Nos suele parecer que la primera opción—cambiar el sentido común—es la más difícil y también la más revolucionaria. Digo ‘nos suele parecer’ porque en la política todo es más fluido de lo que muchas veces nos puede parecer. Lo digo, sobretodo, insistiendo en que adjudicarle a una estrategia el ser ‘la más difícil’ es responder a una pregunta empírica—no filosófica—que demanda acercarnos a los detalles de una coyuntura, y que exige calibrar una correlación de fuerzas siempre en movimiento. Sin embargo, no hay cambio más profundo al que pueda aspirarse, que el de intervenir lo que ya no necesita explicación alguna por lo obvio que resulta y lo que, a su vez, sirve de puro contexto para cada enunciado. Este es el monumental rol político que juega el sentido común. Retarlo es casi un mandamiento. Se trata de una lucha política cotidiana que en sí misma va abriendo posibilidades insospechadas.

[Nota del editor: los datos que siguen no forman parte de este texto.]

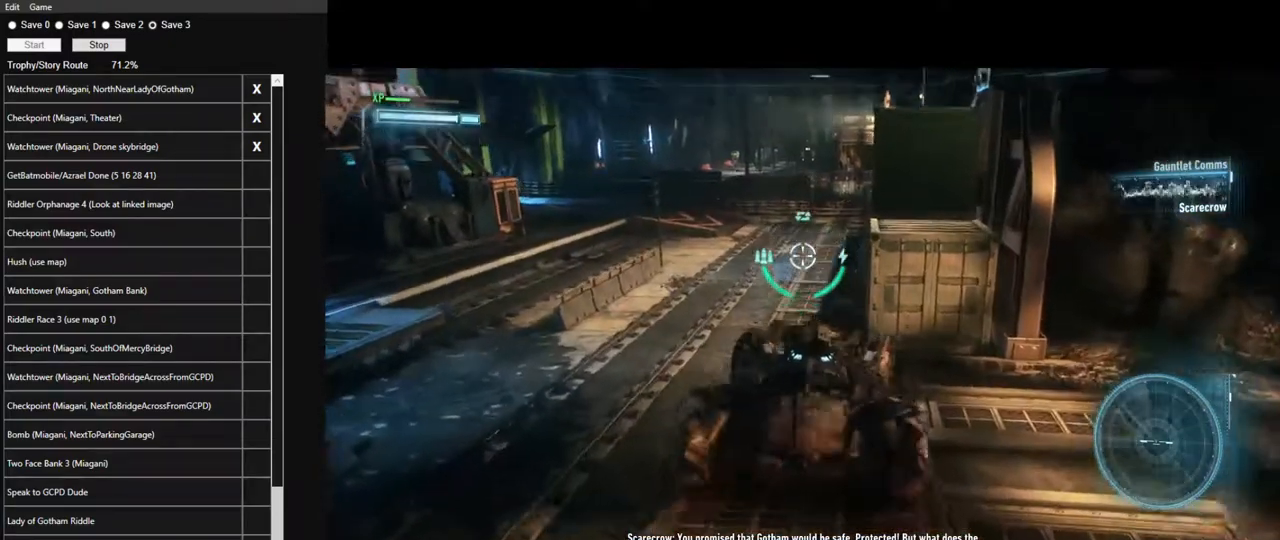
{"keys": ["w"], "mouse": ["right"], "events": [[333, "w", "down"]]}
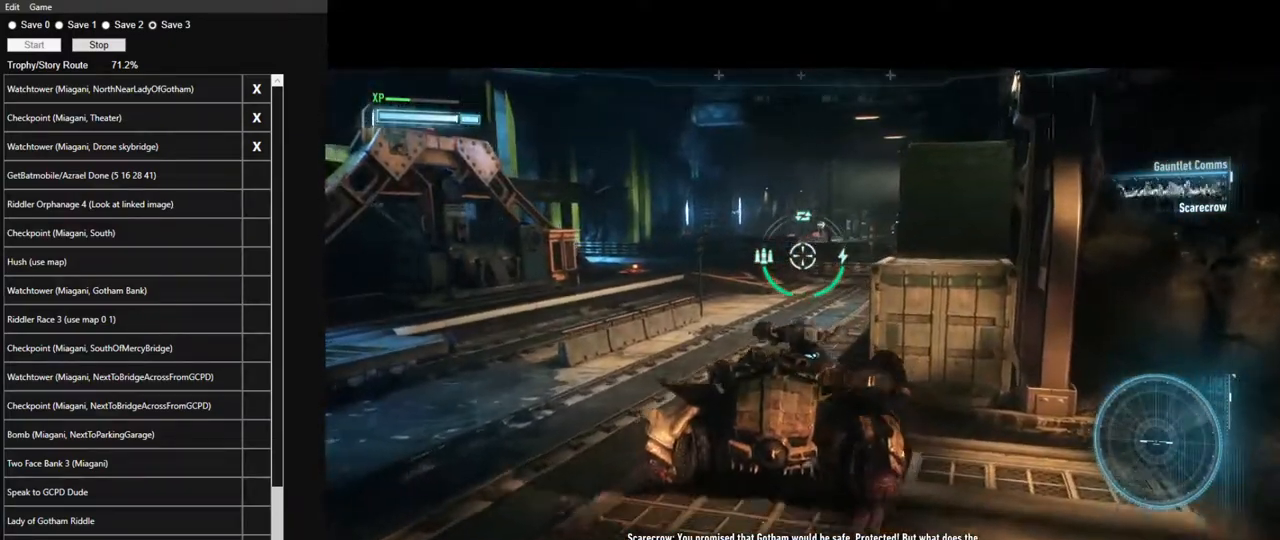
{"keys": ["s"], "mouse": ["right"], "events": [[117, "w", "up"], [350, "s", "down"]]}
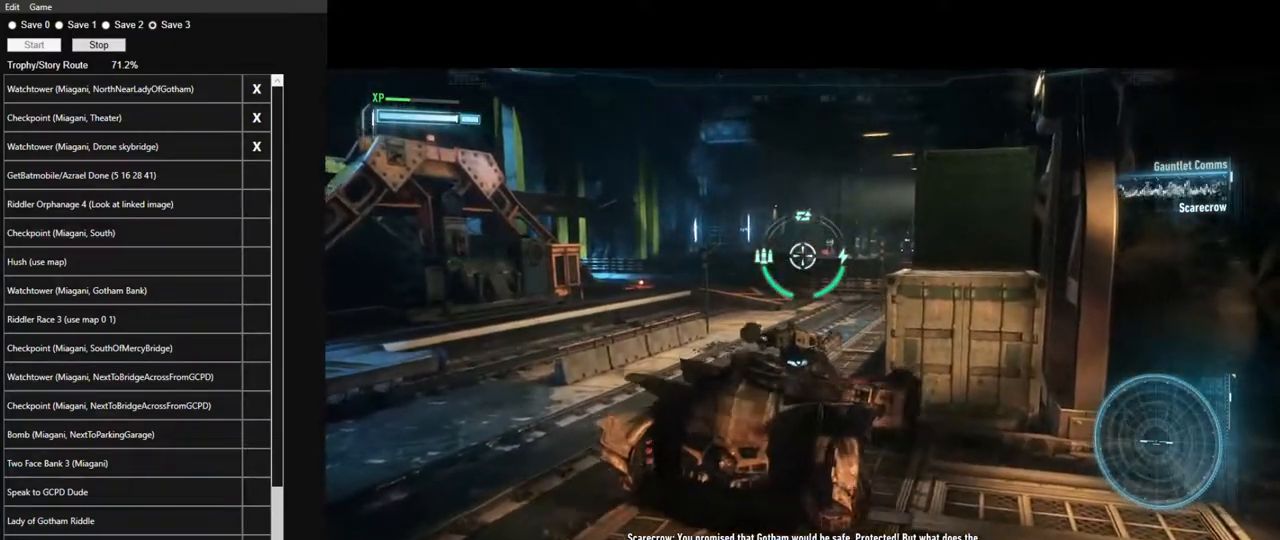
{"keys": ["w"], "mouse": ["right"], "events": [[267, "a", "down"], [267, "s", "up"], [317, "a", "up"], [400, "w", "down"]]}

Constantemente hay muchos trabajos contra el sentido común, a diversas escalas y sobre algunos de sus muchísimos elementos en contienda. Listo solo algunos ejemplos archiconocidos. Las izquierdas que siguen denunciando la magnitud creciente de las desigualdades combaten una normalización cada vez más peligrosa. Los colectivos que siguen defendiendo todo tipo de domesticidades y todas las formas de unión romántica hacen lo propio. Las feministas y las combatientes de todos los racismos que intentan desnaturalizar las agresiones que pasan como pautas culturales, ídem. Los proponentes de formas no binarias de la identidad de género, igual. Los activistas a favor de una reconversión energética que estando en medio del Caribe se valen del eslogan #queremossol parecen exigir lo que nos es dado, recordándonos que no es el caso. Los ecologistas que denuncian la imposibilidad de escoger entre naturaleza y economía, nos advierten qué tal disyuntiva, aunque cotidiana, es pura locura. La naturaleza no es prescindible ni recreable, si no asiento de la vida misma. Los golpes contra el sentido común vienen de muchos lados. Y fuerzas muy poderosas lo vuelven a apuntalar con igual esmero todos los días.
La segunda alternativa—plantear y movilizar lo que se desea en formas distintas al lenguaje de los derechos—recurre a medir el radio de acción tomando en cuenta los límites que representan las fuerzas políticas antagonistas y la institucionalidad vigente, para emprender una serie de acciones a pesar de las mismas. Aquí están todas las estrategias cimarronas que optan por dejar atrás la institucionalidad que no responde y con la cual no se considera productivo entablar ningún proceso de diálogo o negociación. Irse pa’l campo a intentar otra vida, desconectarse de algunas de las redes de suministros básicos, abandonar la escuela como espacio para educar a los niños o al complejo médico hospitalario para gestionar la salud, son algunas estrategias de resolver ahora sin demandarle al otro que apuntala el orden de las cosas y sin reiniciar el diálogo entre un ‘tú precario y un yo plenipotente’ que vive en el corazón de cualquier demanda por los derechos. Quien así actúa colabora también con las que toman la esquina larga de cuestionar el sentido común. La sagacidad de su ejemplo le sirve a las que emprenden el trabajo ideológico contra el sentido común de potente corrosivo. Son el ejemplo vivo de cómo saltarse o ignorar la norma. Los que apuestan por esta ‘segunda alternativa ’ también apuntalan la lucha por los derechos cuando sus logros redimensionan la (in)efectividad del estado ante ciertas demandas. Si lo que otros demandaron como un derecho se pudo obtener por las rutas que estos ensayan, entonces luce patético el gobierno que niega peticiones o que tarda injustificadamente en concederlas.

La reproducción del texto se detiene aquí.